Maariv gazetesinin, savaşın İsrailliler üzerindeki etkisine ilişkin bir kamuoyu araştırmasının sonuçlarını yayınlaması dikkat çekici; bu anketin sonuçları, nüfusun üçte birinden biraz fazlasının bir yıldır devam eden savaş nedeniyle ülkeyi terk etme olasılığını düşündüğünü gösteriyor. Çünkü İsrail'in varlığına yönelik gerçek bir tehlike olduğuna ya da akıbetini bilmediklerine, İsrail'in yaşanması hoş bir ülke olmadığına inanıyorlar.

Sonuçlar, yüzde 35'inin İsrail'den göç etme olasılığını araştırdığını (kalıcı göç üzerine çalışan yüzde 24 ve geçici göç üzerine çalışan yüzde 11 dahil), yüzde 65'i ise bu fikir üzerinde çalışmadığını belirtti.

Yüzde 47'si çocuklarının İsrail'de yaşamasını “çok istediğini”, yüzde 26'sı “istediğini” söylerken, yüzde 21'i çocuklarının İsrail'de yaşamasını istemediğini vurgulamış ve yüzde 6'sı ise bu sorunun cevabını bilmediğini söylemiş.

xascdvfegrth
Ben Gurion Uluslararası Havalimanı'ndaki yolcular (Reuters)

Anket verilerinin analizi, İsrail'de yaşamaktan memnun olanların yaşlı, dindar, Haredi ve koalisyon partisi seçmenleri olduğunu, İsrail'de yaşamaktan memnun olmayanların ise 30-44 yaş aralığındaki kişiler, genç çiftler ve muhalefet partisi seçmenleri olduğunu gösteriyor.

Ankete katılanların yüzde 66'sı İsrail'in yaşanması keyifli bir ülke olduğuna inanırken, yüzde 33'ü İsrail'in yaşanması güzel bir ülke olmadığına inanıyor.

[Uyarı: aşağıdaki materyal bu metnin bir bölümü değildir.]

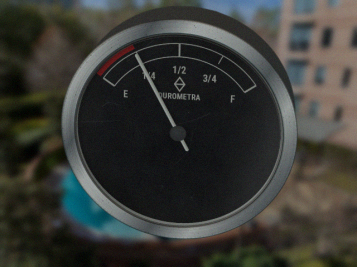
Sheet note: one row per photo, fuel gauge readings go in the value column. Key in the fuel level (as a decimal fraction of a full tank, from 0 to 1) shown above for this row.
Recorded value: 0.25
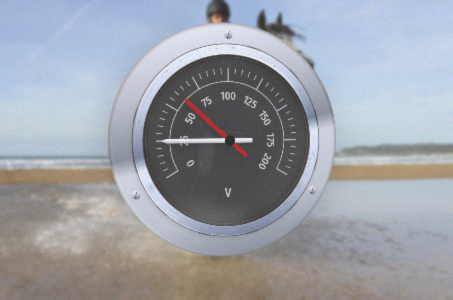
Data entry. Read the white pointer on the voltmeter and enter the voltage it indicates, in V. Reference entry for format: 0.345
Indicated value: 25
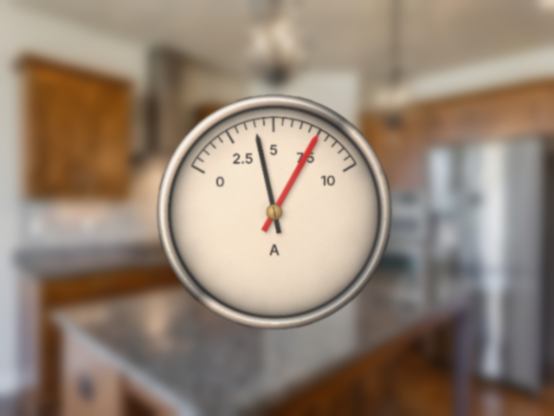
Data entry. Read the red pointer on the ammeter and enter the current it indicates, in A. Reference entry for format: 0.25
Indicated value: 7.5
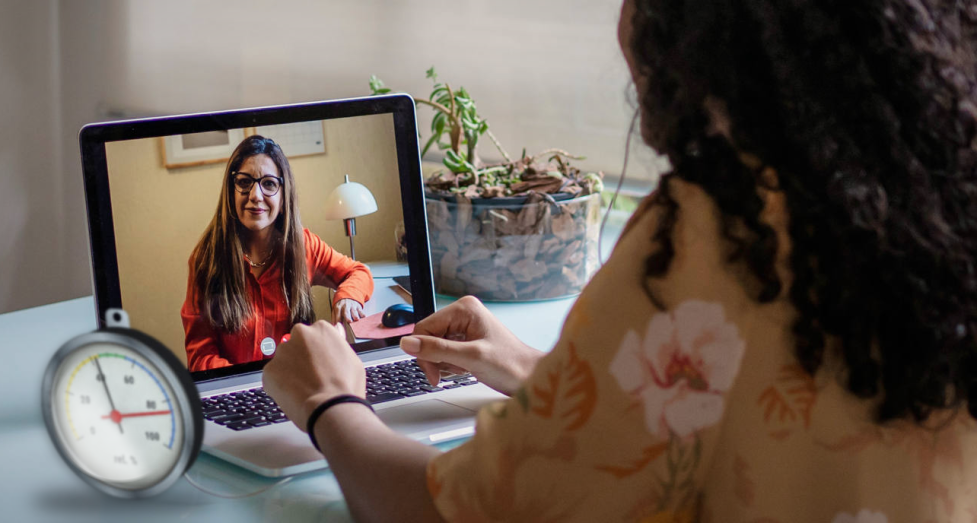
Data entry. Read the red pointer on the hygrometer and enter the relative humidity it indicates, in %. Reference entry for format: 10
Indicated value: 84
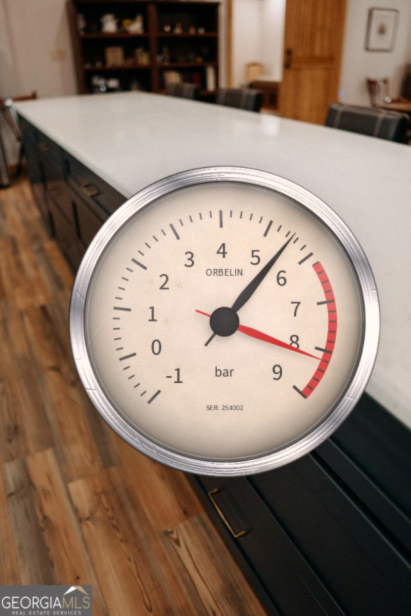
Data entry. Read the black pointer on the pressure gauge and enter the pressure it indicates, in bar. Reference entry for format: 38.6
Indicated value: 5.5
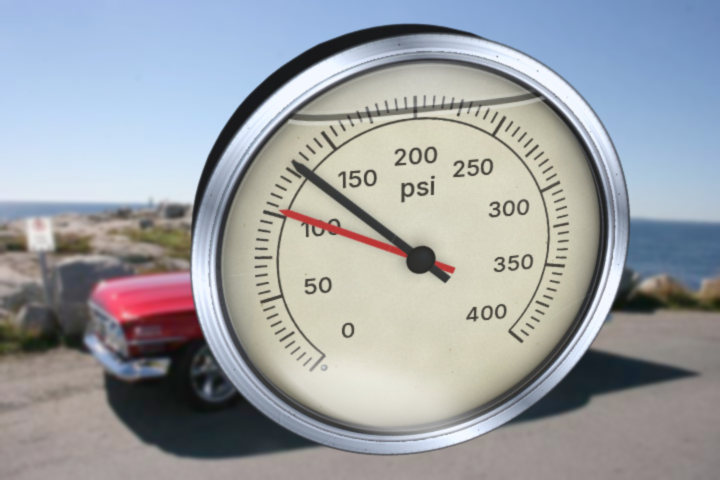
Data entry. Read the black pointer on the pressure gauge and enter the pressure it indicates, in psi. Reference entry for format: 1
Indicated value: 130
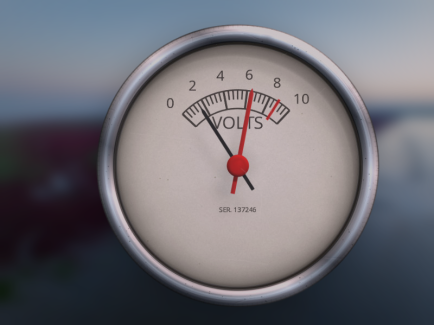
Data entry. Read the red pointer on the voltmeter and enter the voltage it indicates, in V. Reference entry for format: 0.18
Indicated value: 6.4
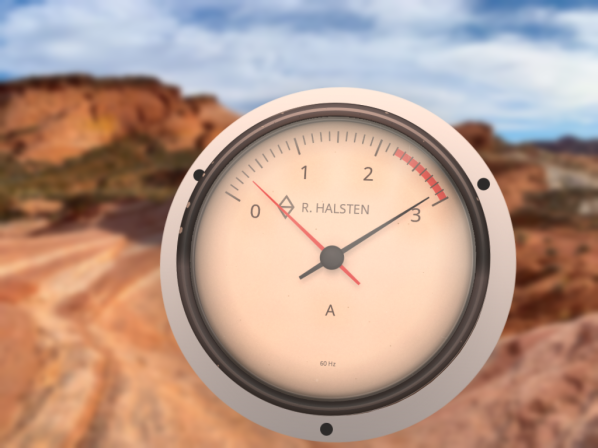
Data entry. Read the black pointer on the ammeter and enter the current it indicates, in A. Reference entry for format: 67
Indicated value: 2.9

Yüzde 49'u kişisel güvenlik hissettiğini, yüzde 23'ü bunu hissetmediğini, yüzde 26'sı ise kişisel güvenlik durumunun ortalama olduğunu belirtti.

Yüzde 41'i İsrail'in güvenli olduğundan her açıdan emin olduğunu söylerken, yüzde 30'u kendini güvensiz hissediyor ve yüzde 27'si İsrail'in güvenlik seviyesini ortalama olarak değerlendiriyor.